Basically, multi-modal functionality should be an OOM increase in compute, traffic, and storage requirements for anyone providing it compared to a text-only model (or an only-text-allowed model).

The voice of the people is sometimes a bit raucous
Plus, there is a frenzy on how to maximally exploit these as fast as possible from all angles, and all parties.

Anyone who acts all casual, as if there is not a constellation of vultures circling AI right now should consider themselves 'off-grid'

I wish they would just open the floodgates. The vultures will realize that their extractive problems won't be solved by a generative model, no matter how "multimodal" its inputs are. Of course, that won't happen, because that would require certain charlatans admitting that their models won't hold up in half the places the even more greedy vultures are vying for.
Presumably they're harder to censor or enforce ideological constraints on. I can't see any other reason other than them being worried about bad press because someone made the model do something that they want to play up as bad.
I can think of two very important reasons just off the top of my head.

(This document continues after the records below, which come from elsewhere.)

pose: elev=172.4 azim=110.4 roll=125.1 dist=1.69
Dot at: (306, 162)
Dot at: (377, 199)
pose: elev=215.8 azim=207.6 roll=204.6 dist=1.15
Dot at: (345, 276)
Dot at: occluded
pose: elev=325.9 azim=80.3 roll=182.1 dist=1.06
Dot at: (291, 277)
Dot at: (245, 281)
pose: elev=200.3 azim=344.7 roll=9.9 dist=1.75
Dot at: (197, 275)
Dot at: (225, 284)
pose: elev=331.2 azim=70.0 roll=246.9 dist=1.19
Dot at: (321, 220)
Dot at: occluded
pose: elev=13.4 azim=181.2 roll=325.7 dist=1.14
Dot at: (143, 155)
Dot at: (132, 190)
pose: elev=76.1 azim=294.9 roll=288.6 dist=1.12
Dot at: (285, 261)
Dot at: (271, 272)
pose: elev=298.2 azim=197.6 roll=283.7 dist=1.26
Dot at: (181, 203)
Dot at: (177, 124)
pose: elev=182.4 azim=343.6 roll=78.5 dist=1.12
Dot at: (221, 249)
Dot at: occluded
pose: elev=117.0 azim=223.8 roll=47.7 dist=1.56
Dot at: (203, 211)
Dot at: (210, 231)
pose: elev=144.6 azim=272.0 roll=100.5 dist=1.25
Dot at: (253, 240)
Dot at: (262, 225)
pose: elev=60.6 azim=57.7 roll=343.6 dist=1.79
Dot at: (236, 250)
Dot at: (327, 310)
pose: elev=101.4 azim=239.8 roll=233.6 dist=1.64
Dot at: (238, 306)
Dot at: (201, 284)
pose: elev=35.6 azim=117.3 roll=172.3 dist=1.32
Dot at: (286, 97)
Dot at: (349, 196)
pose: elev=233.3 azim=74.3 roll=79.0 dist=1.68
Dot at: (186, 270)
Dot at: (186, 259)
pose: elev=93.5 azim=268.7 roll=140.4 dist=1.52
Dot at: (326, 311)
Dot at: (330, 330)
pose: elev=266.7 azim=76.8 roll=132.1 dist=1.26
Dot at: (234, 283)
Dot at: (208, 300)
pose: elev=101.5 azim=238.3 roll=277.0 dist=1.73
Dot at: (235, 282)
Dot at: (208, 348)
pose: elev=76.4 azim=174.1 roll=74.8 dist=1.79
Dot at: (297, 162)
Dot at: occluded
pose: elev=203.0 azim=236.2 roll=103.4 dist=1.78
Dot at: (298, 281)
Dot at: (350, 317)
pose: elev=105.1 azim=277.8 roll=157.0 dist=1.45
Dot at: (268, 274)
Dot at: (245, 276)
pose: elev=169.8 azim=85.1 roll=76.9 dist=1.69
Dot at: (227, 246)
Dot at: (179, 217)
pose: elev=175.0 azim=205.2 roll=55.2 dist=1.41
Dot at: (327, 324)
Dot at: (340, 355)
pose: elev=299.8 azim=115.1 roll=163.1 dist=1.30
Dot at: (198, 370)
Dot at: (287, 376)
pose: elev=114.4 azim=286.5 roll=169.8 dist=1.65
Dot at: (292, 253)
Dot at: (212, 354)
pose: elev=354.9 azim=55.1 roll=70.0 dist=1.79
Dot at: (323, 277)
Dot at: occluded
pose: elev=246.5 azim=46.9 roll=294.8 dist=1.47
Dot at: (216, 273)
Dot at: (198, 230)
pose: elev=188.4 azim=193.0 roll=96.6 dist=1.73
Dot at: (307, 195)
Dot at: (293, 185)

1. --- It will kill captchas for good. Half of the internet is protected by Cloudflare or Google captchas at this point. Spam, fraud, and other trouble has a maximum possible volume because you can only pay a human in India so little to solve them for you. If you have an algorithm that can complete it, the game is up. Sites may as well not have a captcha at all. Prevention then becomes much more Orwellian with hardware TPM attestation solutions and the internet as we know is forever changed.

2. --- It will show corporations and governments just how all-seeing video surveillance could be. Human or (by some reports, above-human) level computer vision is a Pandora's box all by itself.

OpenAI might simply be wanting to avoid opening any more family-size cans of worms than there already are.

> If you have an algorithm that can complete it, the game is up.

This is very much already a thing, I'm sad to say.